At Tuesday’s (12 September) Cabinet session of Wiltshire County Council it was announced that ‘Inflationary’ increases will be applied to car parking charges as from August 2018.
All the other options raised (below – and detailed in recent m.n report) will go to public consultation, details of which will be announced later.
Option 2: Introduce Sunday and Bank / Public Holiday charging at all car parks
Option 3: Charge in all Wiltshire Council car parks
Option 4: Discontinue free event parking in November and December
Option 5: Base season ticket charges on the standard rate charges
Option 6: Harmonise residents’ parking permit charges
Option 7: Reduce the parking grace period to ten minutes
An Option 1 is missing, as this relates to the inflationary increase that will be going ahead irrespective of any consultation. “Option 1 to be put through at the earliest opportunity” stated Cllr Bridget Wayman, cabinet member for highways and transport.
“An inflationary increase, because it’s on the existing Traffic Regulation Order (TRO) which covers charges for existing car parks, we don’t have to go through the same consultation process that we do when we are proposing a new TRO for the changes, the additional charges we are looking at in the options 2-7.” she added as clarification.
Councillors from across the county questioned whether a blanket inflationary increase would actually raise revenue at all, as some of the long term car parks were nearly empty even at peak times. “17% of capacity” was quoted for one car park in Corsham.
Cllr Ian Thorn asked if any modelling had been done regarding such price elasticity, “If car parks are already half empty are we going to see an increase in revenue?” he questioned.
Cllr Ruth Hopkinson (Corsham) questioned whether this increase was consistent with the Council’s recently passed business plan where regeneration of town centres was a central key objective, as “regeneration of town centres is having viable retail and leisure outlets and that is totally dependant on having adequate parking.” “I find that there is a bit of an anomaly there” she added.
This whole issue of parking charges is being linked to the cost of subsidising bus services. “Increase to enable to continue to support bus services and and cover increasing costs of parking management including business rates” stated Councillor Wayman, adding that in this year’s budget, £7.72m went to supporting bus services, gross income from parking stood at £7.66m and cost of parking management was £2.53m.

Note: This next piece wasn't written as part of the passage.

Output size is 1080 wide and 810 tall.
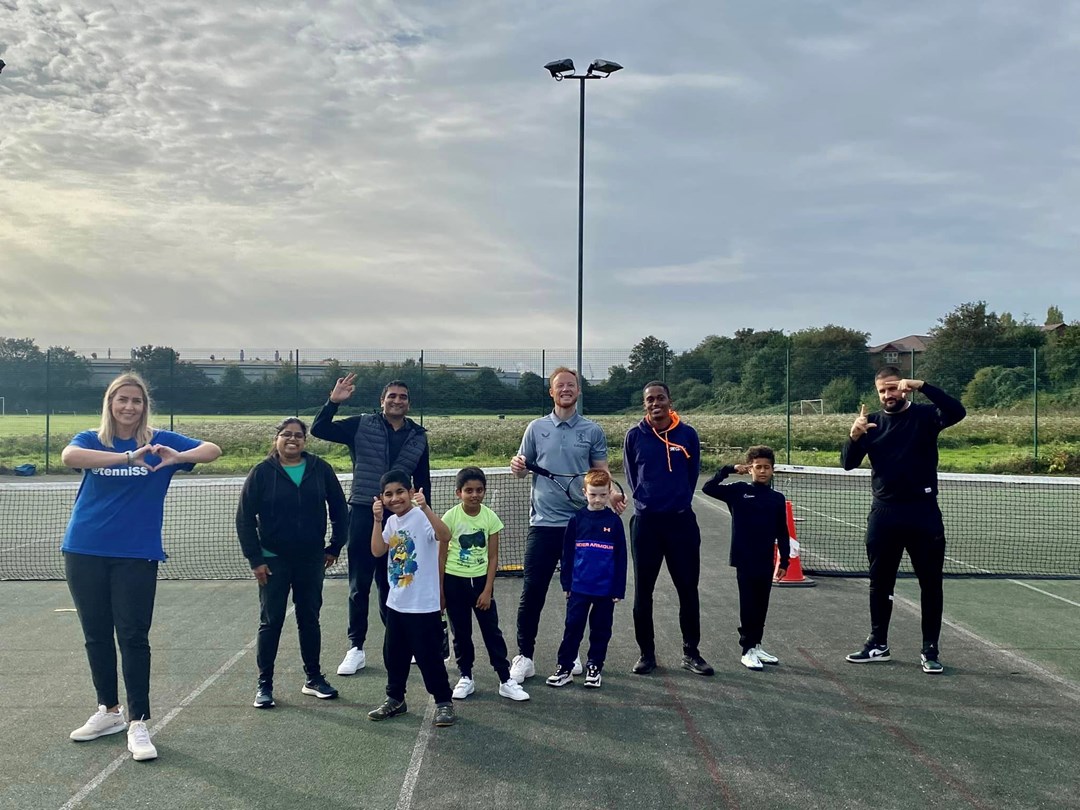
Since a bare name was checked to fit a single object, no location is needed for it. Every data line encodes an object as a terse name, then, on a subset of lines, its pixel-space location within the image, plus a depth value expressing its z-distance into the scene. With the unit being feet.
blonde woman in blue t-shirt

The gap between surplus from parking income/cost and bus subsidies stands at £2.59m, some of which will be bridged by the additional parking charges. “Proposals today won’t close that gap, but will help.” she added.
The consultation process on the additional parking charges will be announced soon and details of which will be presented here on marlborough.news.
However, we can all look forward to an ‘inflationary’ increase, whatever that might be, which will be imposed in just under one year’s time.